Nodal Sets of Smooth Functions with Finite Vanishing Order and p-Sweepouts

TL;DR

This paper investigates the geometric and measure-theoretic properties of nodal sets of smooth functions with bounded vanishing order, establishing their role in min-max theory and their rectifiability, with applications to eigenfunctions and heat flow.

Contribution

It introduces conditions under which nodal sets form admissible sweepouts, provides new bounds on min-max widths, and proves rectifiability and measure continuity of nodal sets.

Findings

Nodal sets of linear combinations of functions form admissible p-sweepouts.

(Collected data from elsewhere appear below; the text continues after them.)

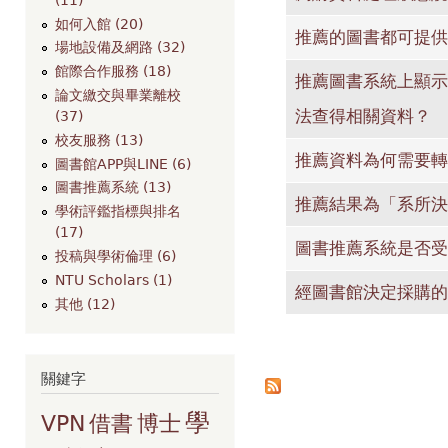
如何入館 (20)
推薦的圖書都可提供
場地設備及網路 (32)
館際合作服務 (18)
推薦圖書系統上顯示
論文繳交與畢業離校
法查得相關資料？
(37)
校友服務 (13)
推薦資料為何需要轉
圖書館APP與LINE (6)
圖書推薦系統 (13)
推薦結果為「系所決
學術評鑑指標與排名
(17)
圖書推薦系統是否受
投稿與學術倫理 (6)
NTU Scholars (1)
經圖書館決定採購的
其他 (12)
頁面
關鍵字
學
VPN
借書
博士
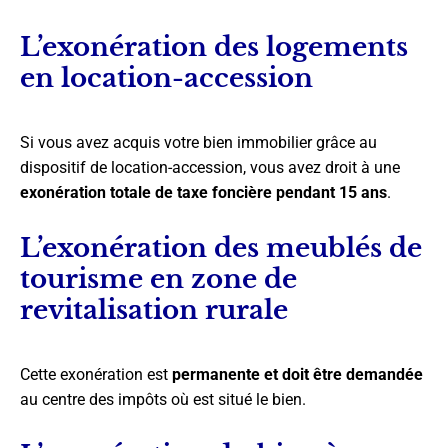
L’exonération des logements
en location-accession
Si vous avez acquis votre bien immobilier grâce au
dispositif de location-accession, vous avez droit à une
exonération totale de taxe foncière pendant 15 ans
.
L’exonération des meublés de
tourisme en zone de
revitalisation rurale
Cette exonération est
permanente et doit être demandée
au centre des impôts où est situé le bien.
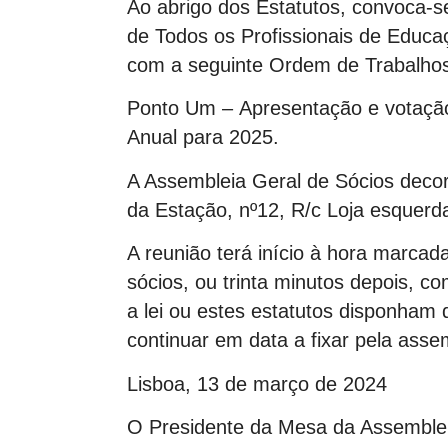
Ao abrigo dos Estatutos, convoca-s
de Todos os Profissionais de Educa
com a seguinte Ordem de Trabalho
Ponto Um – Apresentação e votação
Anual para 2025.
A Assembleia Geral de Sócios deco
da Estação, nº12, R/c Loja esquerd
A reunião terá início à hora marca
sócios, ou trinta minutos depois, 
a lei ou estes estatutos disponham
continuar em data a fixar pela asse
Lisboa, 13 de março de 2024
O Presidente da Mesa da Assemble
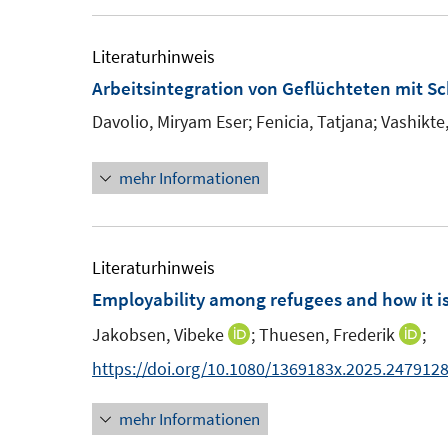
r
r
e
e
u
ö
ö
m
m
e
Literaturhinweis
f
f
F
F
m
Arbeitsintegration von Geflüchteten mit Sc
f
f
e
e
F
n
n
Davolio, Miryam Eser;
Fenicia, Tatjana;
Vashikte,
n
n
e
e
e
s
s
n
n
n
mehr Informationen
t
t
s
e
e
t
r
r
e
Literaturhinweis
ö
ö
r
Employability among refugees and how it i
f
f
ö
f
f
Jakobsen, Vibeke
;
Thuesen, Frederik
;
I
I
f
n
n
n
n
f
https://doi.org/10.1080/1369183x.2025.247912
e
e
n
n
n
n
n
mehr Informationen
e
e
e
u
u
n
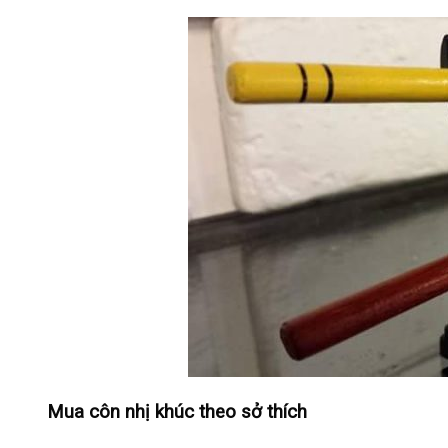
Mua côn nhị khúc theo sở thích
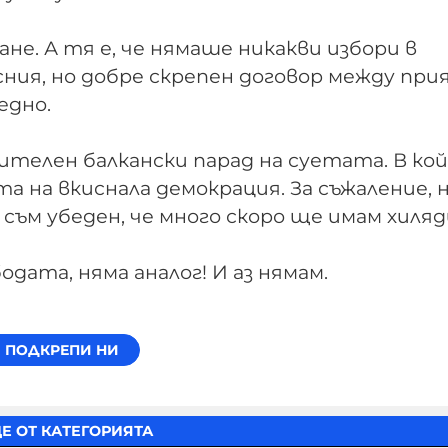
ане. А тя е, че нямаше никакви избори в
сния, но добре скрепен договор между при
едно.
вителен балкански парад на суетата. В ко
а на вкиснала демокрация. За съжаление, 
съм убеден, че много скоро ще имам хиляд
ата, няма аналог! И аз нямам.
Е ОТ КАТЕГОРИЯТА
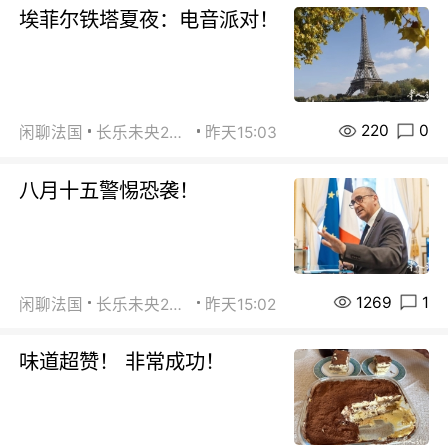
埃菲尔铁塔夏夜：电音派对！
220
0
闲聊法国
长乐未央2015
昨天15:03
八月十五警惕恐袭！
1269
1
闲聊法国
长乐未央2015
昨天15:02
味道超赞！ 非常成功！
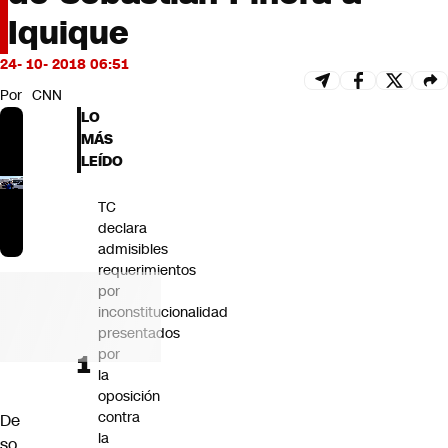
Futuro 360
Iquique
Opinión
24- 10- 2018 06:51
Por
CNN
LO
MÁS
LEÍDO
TC
declara
admisibles
requerimientos
por
inconstitucionalidad
presentados
por
la
oposición
contra
De
la
so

Established new upper bounds on min-max p-widths of manifolds.

Proved local rectifiability and measure finiteness of nodal sets.

Abstract

We show that on a compact Riemmanian manifold $(M,g)$, nodal sets of linear combinations of any $p+1$ smooth functions form an admissible $p-$sweepout provided these linear combinations have uniformly bounded vanishing order. This applies in particular to finite linear combinations of Laplace eigenfunctions. As a result, we obtain a new proof of the Gromov, Guth, Marques--Neves upper bounds on the min-max $p$-widths of $M.$ We also prove that close to a point at which a smooth function on $\mathbb{R}^{n+1}$ vanishes to order $k$, its nodal set is contained in the union of $k$ $W^{1,p}$ graphs for some $p > 1$. This implies that the nodal set is locally countably $n$-rectifiable and has locally finite $\mathcal{H}^n$ measure, facts which also follow from a previous result of B\"{a}r. Finally, we prove the continuity of the Hausdorff measure of nodal sets under heat flow.